(Saved data entries)
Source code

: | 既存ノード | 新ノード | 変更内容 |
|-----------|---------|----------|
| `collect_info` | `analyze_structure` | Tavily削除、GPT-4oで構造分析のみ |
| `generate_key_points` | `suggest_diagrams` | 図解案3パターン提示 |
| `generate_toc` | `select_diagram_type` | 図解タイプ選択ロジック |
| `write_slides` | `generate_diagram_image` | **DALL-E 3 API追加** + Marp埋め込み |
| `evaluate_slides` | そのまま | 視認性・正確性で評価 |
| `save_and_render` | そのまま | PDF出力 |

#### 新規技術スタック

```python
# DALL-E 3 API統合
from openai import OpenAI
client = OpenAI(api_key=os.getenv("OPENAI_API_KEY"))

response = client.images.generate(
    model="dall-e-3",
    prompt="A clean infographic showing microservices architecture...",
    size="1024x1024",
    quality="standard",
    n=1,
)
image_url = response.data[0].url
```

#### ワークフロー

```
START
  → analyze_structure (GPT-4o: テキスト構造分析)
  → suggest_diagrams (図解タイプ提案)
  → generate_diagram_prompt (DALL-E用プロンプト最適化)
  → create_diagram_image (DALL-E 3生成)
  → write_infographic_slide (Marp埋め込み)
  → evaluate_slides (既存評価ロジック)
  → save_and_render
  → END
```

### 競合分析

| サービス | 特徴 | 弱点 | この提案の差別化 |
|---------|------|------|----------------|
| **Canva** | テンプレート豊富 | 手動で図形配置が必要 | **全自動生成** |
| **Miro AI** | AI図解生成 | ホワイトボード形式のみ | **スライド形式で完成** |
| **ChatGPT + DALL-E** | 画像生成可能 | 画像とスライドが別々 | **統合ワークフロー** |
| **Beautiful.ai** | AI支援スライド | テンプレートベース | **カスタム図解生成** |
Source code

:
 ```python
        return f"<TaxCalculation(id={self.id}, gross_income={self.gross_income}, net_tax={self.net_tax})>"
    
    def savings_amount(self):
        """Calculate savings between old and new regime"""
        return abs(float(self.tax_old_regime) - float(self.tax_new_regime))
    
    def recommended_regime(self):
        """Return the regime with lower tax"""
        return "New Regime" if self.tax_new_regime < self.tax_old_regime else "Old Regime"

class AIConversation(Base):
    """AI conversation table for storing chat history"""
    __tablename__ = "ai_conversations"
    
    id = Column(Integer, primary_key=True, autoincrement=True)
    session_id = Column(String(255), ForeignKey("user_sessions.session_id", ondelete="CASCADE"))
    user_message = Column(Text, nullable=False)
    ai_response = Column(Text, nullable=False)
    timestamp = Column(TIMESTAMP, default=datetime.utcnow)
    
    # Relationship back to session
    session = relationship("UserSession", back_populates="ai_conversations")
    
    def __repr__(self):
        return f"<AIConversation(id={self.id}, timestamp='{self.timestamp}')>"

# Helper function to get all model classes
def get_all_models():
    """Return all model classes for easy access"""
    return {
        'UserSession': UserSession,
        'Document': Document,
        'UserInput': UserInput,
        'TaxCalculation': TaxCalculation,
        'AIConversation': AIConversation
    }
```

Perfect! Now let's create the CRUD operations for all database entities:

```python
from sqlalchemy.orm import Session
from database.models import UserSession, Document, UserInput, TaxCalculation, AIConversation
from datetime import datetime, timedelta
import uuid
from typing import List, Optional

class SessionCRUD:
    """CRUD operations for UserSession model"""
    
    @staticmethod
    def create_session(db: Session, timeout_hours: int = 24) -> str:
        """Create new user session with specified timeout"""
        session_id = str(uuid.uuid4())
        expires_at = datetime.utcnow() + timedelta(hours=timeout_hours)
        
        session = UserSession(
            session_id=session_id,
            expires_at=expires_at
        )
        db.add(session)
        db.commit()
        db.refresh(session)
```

WORK INSTRUCTION: From the first line of the data through the line with "#### 新規技術スタック", quote each line exactly and add nothing else.

ANSWER BOX:
Source code

: | 既存ノード | 新ノード | 変更内容 |
|-----------|---------|----------|
| `collect_info` | `analyze_structure` | Tavily削除、GPT-4oで構造分析のみ |
| `generate_key_points` | `suggest_diagrams` | 図解案3パターン提示 |
| `generate_toc` | `select_diagram_type` | 図解タイプ選択ロジック |
| `write_slides` | `generate_diagram_image` | **DALL-E 3 API追加** + Marp埋め込み |
| `evaluate_slides` | そのまま | 視認性・正確性で評価 |
| `save_and_render` | そのまま | PDF出力 |

#### 新規技術スタック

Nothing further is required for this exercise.